(THE RECORDS Opens)
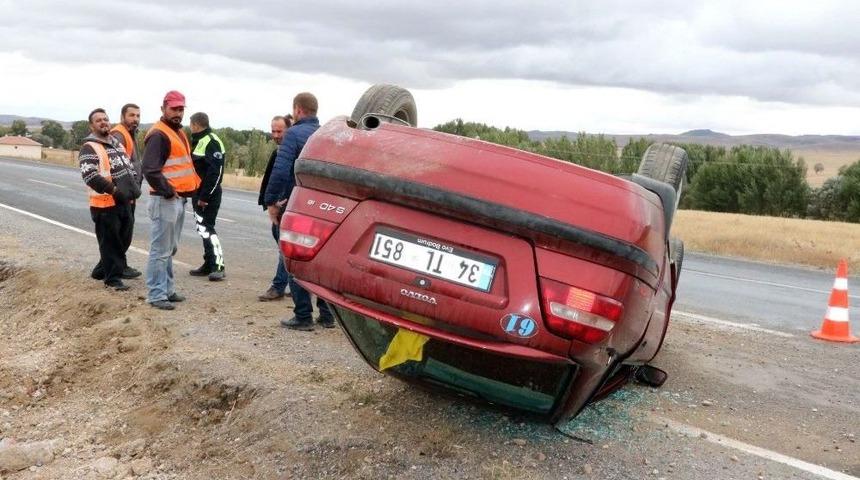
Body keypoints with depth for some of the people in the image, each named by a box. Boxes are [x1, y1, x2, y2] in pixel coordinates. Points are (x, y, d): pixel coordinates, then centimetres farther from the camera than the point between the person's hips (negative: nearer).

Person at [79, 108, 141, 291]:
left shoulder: (117, 144, 16)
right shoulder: (89, 148, -11)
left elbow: (130, 167, 25)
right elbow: (90, 175, -23)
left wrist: (134, 186, 7)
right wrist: (114, 190, -26)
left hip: (124, 202, 9)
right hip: (105, 205, -8)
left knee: (122, 240, 17)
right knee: (110, 243, -1)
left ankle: (102, 269, 34)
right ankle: (113, 278, 9)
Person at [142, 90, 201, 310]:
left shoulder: (179, 133, 18)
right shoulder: (158, 134, -14)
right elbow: (150, 170, -22)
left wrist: (192, 186, 14)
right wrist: (168, 191, -19)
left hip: (179, 198, 10)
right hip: (165, 200, -10)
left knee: (170, 249, 16)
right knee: (160, 250, -5)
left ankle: (167, 289, 25)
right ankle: (156, 295, -1)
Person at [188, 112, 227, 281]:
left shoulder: (211, 142, -15)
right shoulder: (198, 141, 16)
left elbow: (216, 171, -22)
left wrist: (205, 196, -23)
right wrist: (197, 195, 15)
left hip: (208, 195, -10)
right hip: (198, 194, 10)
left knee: (206, 229, -10)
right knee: (203, 229, 13)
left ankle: (218, 266, -8)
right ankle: (209, 265, 20)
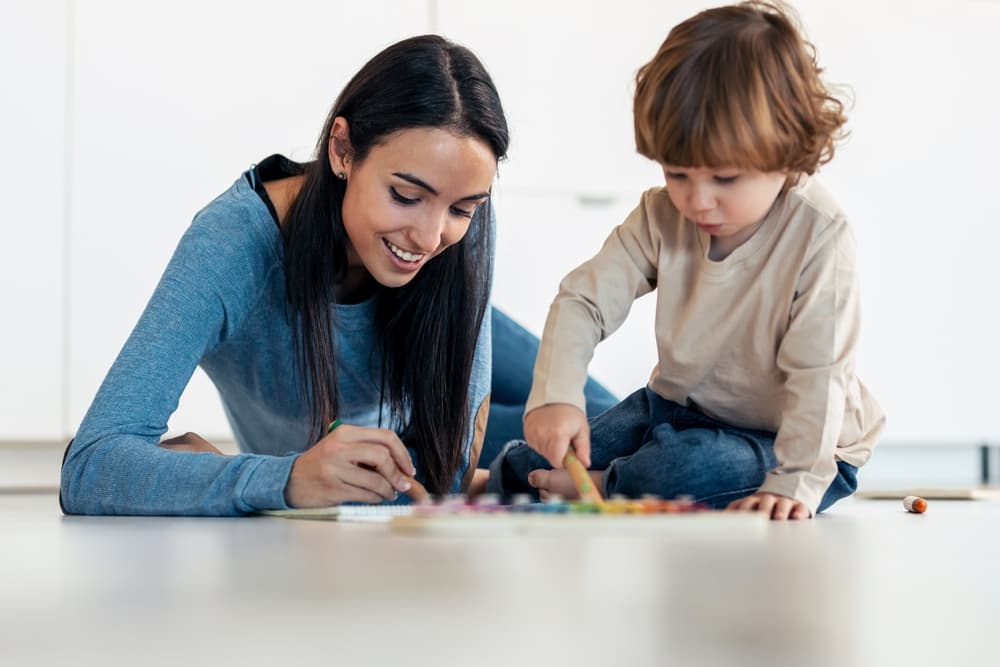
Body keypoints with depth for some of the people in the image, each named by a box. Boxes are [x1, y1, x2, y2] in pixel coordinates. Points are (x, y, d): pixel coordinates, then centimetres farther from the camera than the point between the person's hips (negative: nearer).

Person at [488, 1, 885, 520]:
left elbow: (816, 374, -25)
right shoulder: (663, 217, -9)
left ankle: (604, 488, -10)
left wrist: (795, 483, -32)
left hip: (783, 437, -5)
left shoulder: (818, 237, -24)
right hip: (677, 406, 5)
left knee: (694, 469, -37)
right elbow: (582, 300, -10)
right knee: (522, 471, -2)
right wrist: (555, 397, -27)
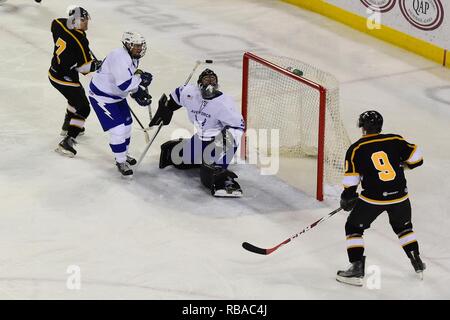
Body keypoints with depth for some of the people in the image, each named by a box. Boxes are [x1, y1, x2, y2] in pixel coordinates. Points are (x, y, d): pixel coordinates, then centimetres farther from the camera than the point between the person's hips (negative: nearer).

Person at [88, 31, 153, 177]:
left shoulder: (134, 58, 1)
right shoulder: (120, 57, -31)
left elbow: (131, 81, 13)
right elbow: (124, 84, -38)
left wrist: (138, 93, -1)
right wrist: (141, 78, -25)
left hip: (117, 95, 10)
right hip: (101, 96, -10)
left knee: (126, 124, 19)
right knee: (118, 129, -11)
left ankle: (123, 154, 40)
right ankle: (121, 162, 6)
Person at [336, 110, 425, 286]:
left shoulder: (355, 149, -4)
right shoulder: (395, 140, 1)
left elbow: (351, 179, -4)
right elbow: (416, 158, 5)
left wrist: (347, 199, 10)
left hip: (373, 197, -3)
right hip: (400, 196, 3)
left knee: (353, 227, 13)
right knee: (403, 227, 28)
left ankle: (357, 269, 4)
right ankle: (418, 264, 31)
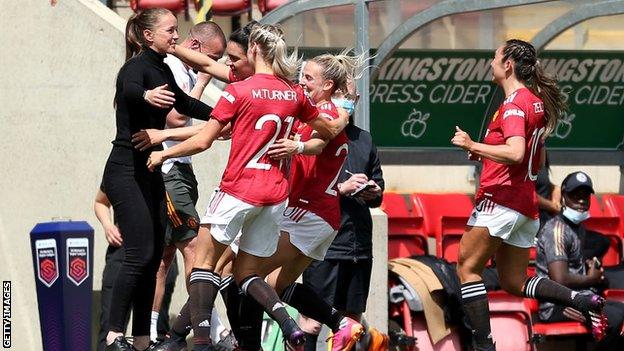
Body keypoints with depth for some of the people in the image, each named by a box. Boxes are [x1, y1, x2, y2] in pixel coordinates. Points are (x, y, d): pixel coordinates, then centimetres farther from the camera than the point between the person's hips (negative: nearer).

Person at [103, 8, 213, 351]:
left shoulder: (162, 70, 13)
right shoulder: (136, 67, -13)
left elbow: (184, 104, 31)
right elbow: (129, 90, -38)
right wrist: (146, 96, -60)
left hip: (149, 172, 9)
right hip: (126, 171, -9)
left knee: (153, 257, 5)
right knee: (140, 254, -15)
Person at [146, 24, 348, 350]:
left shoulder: (238, 91, -9)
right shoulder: (295, 94, 6)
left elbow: (203, 141, -7)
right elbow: (330, 131, 22)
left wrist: (163, 154, 8)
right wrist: (344, 116, 45)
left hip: (238, 189, -5)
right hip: (275, 195, 5)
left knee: (203, 262, 5)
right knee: (246, 275, 14)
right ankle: (288, 323, -12)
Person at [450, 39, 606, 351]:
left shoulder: (514, 105, -13)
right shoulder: (537, 102, 16)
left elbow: (515, 153, -27)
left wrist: (473, 145, -20)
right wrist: (487, 154, 21)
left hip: (500, 198, -9)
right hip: (526, 204, 9)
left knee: (468, 268, -1)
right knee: (515, 283, 13)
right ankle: (584, 302, -2)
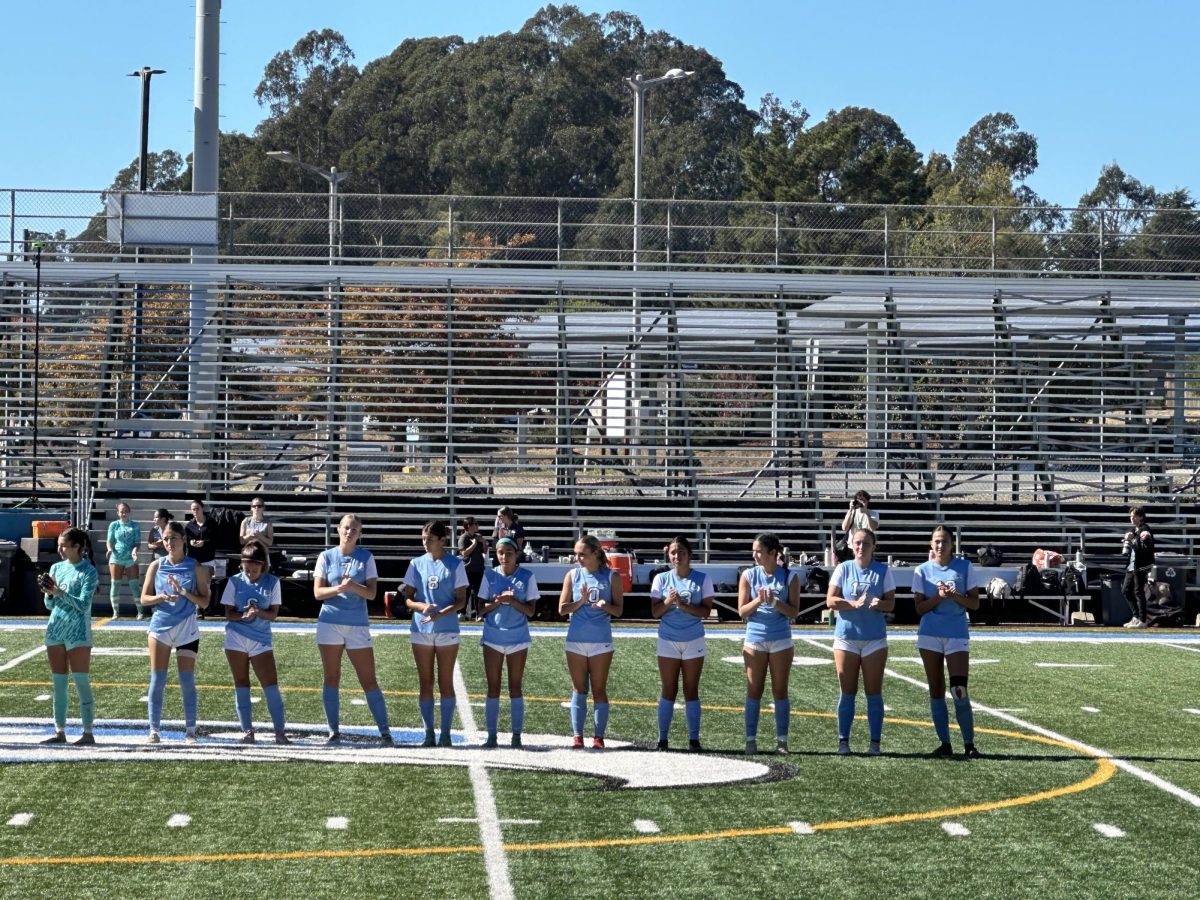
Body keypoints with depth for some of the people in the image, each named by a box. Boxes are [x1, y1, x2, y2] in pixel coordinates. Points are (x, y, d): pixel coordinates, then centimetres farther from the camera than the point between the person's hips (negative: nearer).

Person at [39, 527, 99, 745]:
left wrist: (58, 592, -21)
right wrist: (48, 593, -8)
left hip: (78, 632, -6)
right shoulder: (57, 568, 10)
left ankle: (88, 733, -2)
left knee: (81, 682, -5)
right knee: (58, 684, 9)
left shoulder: (88, 572, -8)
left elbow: (83, 604, -15)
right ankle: (59, 731, 15)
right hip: (55, 629, 6)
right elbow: (49, 605, 13)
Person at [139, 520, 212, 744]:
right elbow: (144, 598, 4)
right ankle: (154, 730, 8)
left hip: (186, 629, -1)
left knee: (187, 681, -1)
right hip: (160, 627, 1)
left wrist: (183, 591, -18)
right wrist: (162, 597, -15)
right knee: (157, 681, 2)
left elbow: (204, 601, -4)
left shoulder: (195, 567, -2)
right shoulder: (156, 566, 3)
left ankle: (190, 731, 6)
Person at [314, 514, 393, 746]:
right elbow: (318, 592, -2)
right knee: (331, 679, 4)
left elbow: (372, 593, -3)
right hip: (330, 622, 1)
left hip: (358, 625, -1)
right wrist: (339, 588, -20)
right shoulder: (326, 557, 3)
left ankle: (385, 731, 1)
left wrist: (353, 586, -22)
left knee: (369, 681, -1)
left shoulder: (366, 557, 2)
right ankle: (334, 730, 12)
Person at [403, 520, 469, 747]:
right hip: (421, 629, 2)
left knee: (446, 682, 2)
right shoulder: (417, 564, 4)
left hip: (447, 630, -2)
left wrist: (440, 614, -20)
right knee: (425, 682, 4)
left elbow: (461, 600, -4)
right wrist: (422, 606, -17)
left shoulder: (455, 564, -3)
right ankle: (429, 734, 10)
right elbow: (408, 598, 5)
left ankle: (446, 734, 6)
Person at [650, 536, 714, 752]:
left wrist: (683, 605, -21)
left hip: (693, 641, -1)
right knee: (669, 691, 4)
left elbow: (706, 611, -8)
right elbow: (655, 612, -1)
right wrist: (668, 602, -20)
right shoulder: (661, 579, 1)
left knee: (691, 691, 3)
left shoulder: (702, 579, -3)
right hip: (668, 641, 1)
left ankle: (693, 738, 6)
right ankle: (662, 738, 8)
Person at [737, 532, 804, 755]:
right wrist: (758, 600, -18)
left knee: (780, 691, 3)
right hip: (755, 639, 1)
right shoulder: (749, 576, 1)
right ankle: (751, 739, 7)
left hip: (781, 640, -1)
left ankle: (782, 741, 9)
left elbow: (794, 612, -4)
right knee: (753, 691, 2)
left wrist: (775, 602, -19)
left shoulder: (790, 576, -2)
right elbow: (742, 611, -1)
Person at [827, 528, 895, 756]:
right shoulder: (843, 569, 1)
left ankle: (875, 743, 4)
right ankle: (843, 741, 8)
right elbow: (830, 600, -4)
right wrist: (854, 604, -19)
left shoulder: (883, 571, 1)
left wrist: (879, 604, -22)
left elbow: (891, 603, 0)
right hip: (846, 637, 0)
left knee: (873, 692, 1)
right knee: (847, 692, 3)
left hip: (875, 638, 0)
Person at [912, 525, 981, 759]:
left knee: (959, 691, -11)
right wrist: (939, 596, -15)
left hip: (957, 636, -2)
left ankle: (969, 744, -4)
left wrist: (955, 596, -15)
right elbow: (920, 608, 1)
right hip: (930, 636, 2)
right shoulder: (922, 571, 5)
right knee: (936, 690, 5)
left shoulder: (964, 567, 3)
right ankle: (944, 743, 11)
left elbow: (974, 603, 2)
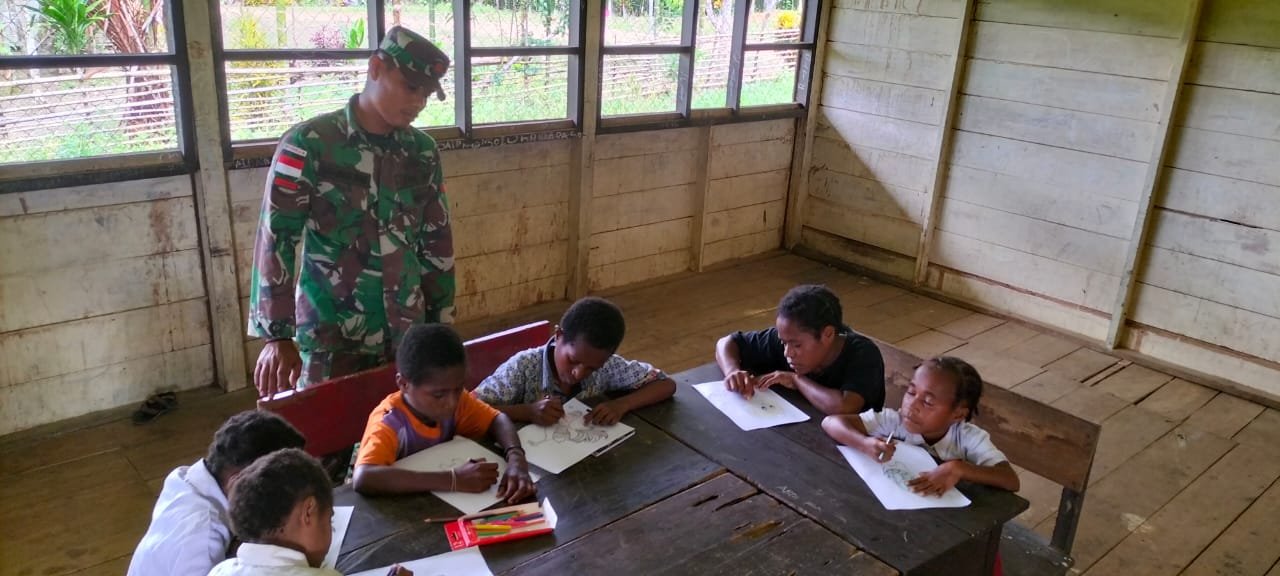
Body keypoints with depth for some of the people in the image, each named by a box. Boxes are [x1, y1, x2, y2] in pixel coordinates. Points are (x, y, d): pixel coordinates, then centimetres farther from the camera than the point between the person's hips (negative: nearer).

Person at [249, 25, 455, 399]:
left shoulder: (423, 152, 4)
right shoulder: (308, 144, -9)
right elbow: (275, 241, -9)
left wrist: (440, 325, 12)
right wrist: (276, 337, -12)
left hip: (407, 335, 4)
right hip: (331, 339, -3)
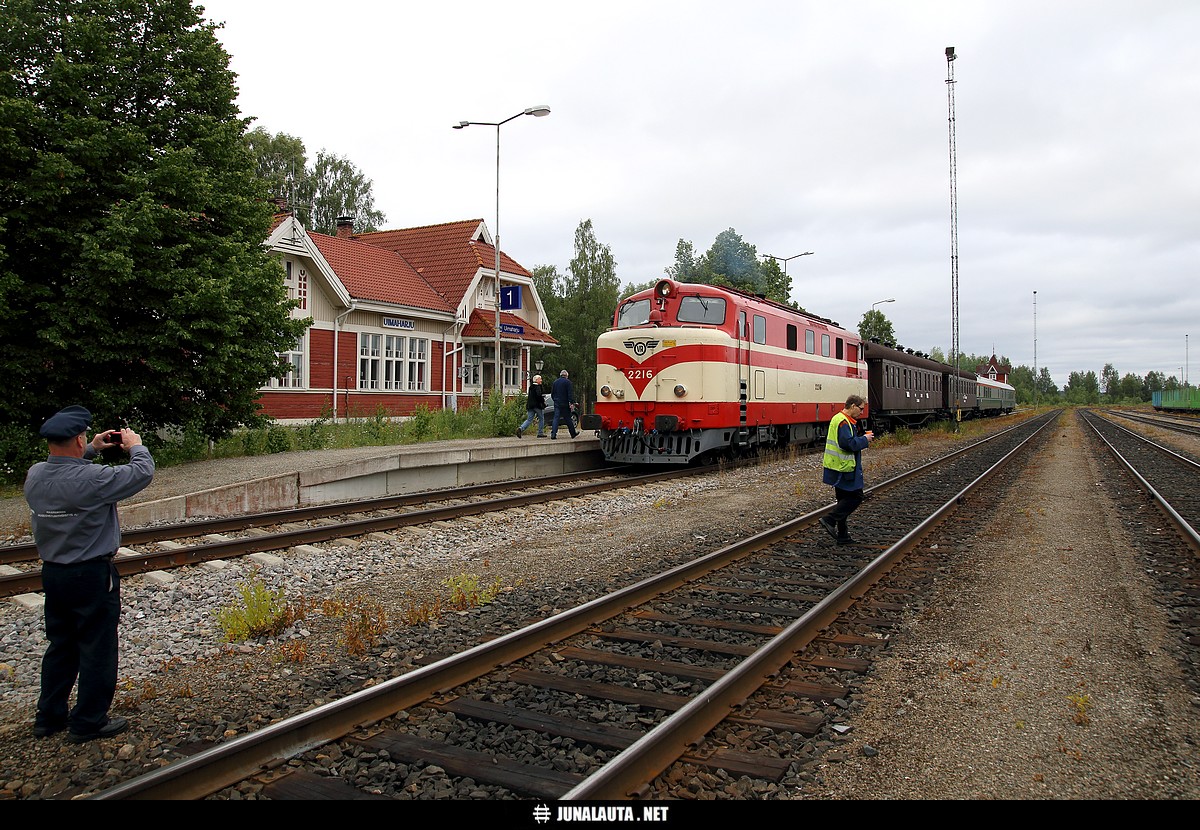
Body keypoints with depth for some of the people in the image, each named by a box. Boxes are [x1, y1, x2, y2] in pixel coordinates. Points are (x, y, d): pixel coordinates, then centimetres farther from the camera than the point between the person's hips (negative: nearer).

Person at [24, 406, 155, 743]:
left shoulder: (35, 475, -2)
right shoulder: (92, 478, -24)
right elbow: (142, 472, -13)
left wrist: (92, 450, 20)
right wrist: (135, 445, 5)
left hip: (52, 573, 8)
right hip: (92, 576, -8)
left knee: (61, 645, 20)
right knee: (97, 649, 5)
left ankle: (49, 716, 30)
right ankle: (88, 722, 15)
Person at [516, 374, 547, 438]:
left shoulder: (531, 387, 15)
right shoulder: (537, 387, -12)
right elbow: (538, 395, -25)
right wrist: (543, 401, -11)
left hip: (530, 405, 7)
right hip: (537, 405, -7)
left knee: (529, 420, 5)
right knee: (541, 419, 9)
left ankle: (521, 428, -17)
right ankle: (540, 433, 13)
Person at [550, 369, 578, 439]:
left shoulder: (555, 382, 11)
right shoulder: (567, 382, -6)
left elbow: (552, 394, 17)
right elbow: (570, 393, -12)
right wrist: (571, 403, -13)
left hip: (557, 404, 4)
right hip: (565, 404, -4)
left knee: (556, 418, 0)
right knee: (568, 419, 5)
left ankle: (553, 434, -12)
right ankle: (573, 433, 15)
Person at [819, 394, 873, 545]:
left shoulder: (838, 419, 16)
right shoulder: (843, 422, -17)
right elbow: (848, 443, -26)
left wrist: (862, 438, 10)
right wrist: (864, 439, -12)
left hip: (838, 468, 11)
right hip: (844, 467, -11)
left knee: (844, 499, 13)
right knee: (855, 496, -5)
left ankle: (842, 536, 16)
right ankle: (830, 520, -9)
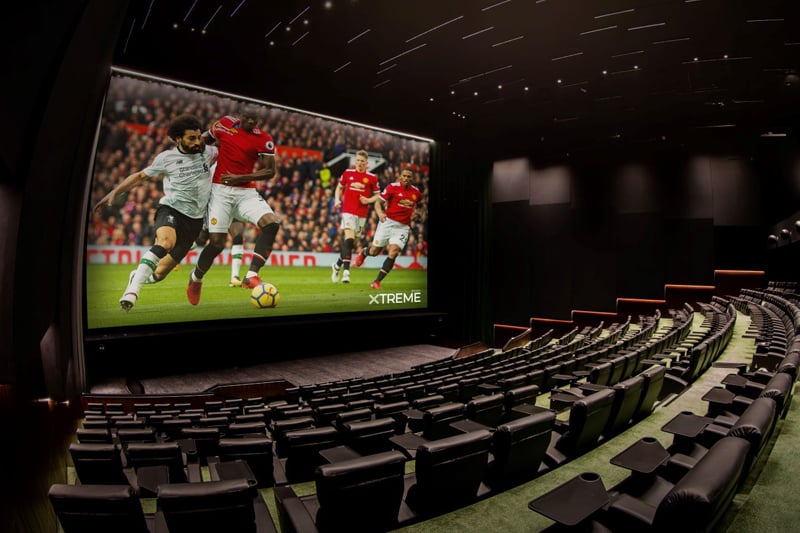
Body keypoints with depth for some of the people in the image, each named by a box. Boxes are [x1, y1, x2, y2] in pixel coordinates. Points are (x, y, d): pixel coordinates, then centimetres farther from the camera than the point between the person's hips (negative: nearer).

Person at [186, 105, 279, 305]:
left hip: (247, 191, 2)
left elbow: (271, 171, -3)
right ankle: (196, 278, 23)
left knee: (272, 222, -24)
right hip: (221, 190, -1)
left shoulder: (264, 140, 0)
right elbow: (203, 140, 20)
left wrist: (240, 177, -10)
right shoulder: (224, 124, 2)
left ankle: (251, 275, -20)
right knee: (217, 241, -7)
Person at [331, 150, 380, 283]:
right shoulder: (347, 173, 6)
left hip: (362, 214, 1)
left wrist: (368, 200, -10)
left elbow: (377, 196, 9)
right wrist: (337, 200, 3)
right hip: (348, 211, -1)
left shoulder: (372, 177, 3)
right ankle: (346, 271, -16)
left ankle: (337, 265, 27)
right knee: (349, 238, -18)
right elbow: (339, 187, 19)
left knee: (347, 240, 8)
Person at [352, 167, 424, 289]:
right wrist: (380, 213, -24)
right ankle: (363, 253, 43)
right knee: (374, 252, 4)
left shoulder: (417, 192, 6)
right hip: (388, 222, -2)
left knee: (393, 253, -16)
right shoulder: (392, 187, -6)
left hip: (403, 227, 2)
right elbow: (378, 202, -4)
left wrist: (416, 213, 7)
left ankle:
(THE RECORDS Closes)
- ACTIVITY
Please write out, exactly as they appear, only the lines from the one holding "right hip: (388, 222, -2)" through the end of the data.

- ANSWER TO THE PROBLEM
right hip: (388, 222, -2)
left knee: (393, 253, -16)
right shoulder: (392, 187, -6)
left hip: (403, 227, 2)
right elbow: (378, 202, -4)
left wrist: (416, 213, 7)
left ankle:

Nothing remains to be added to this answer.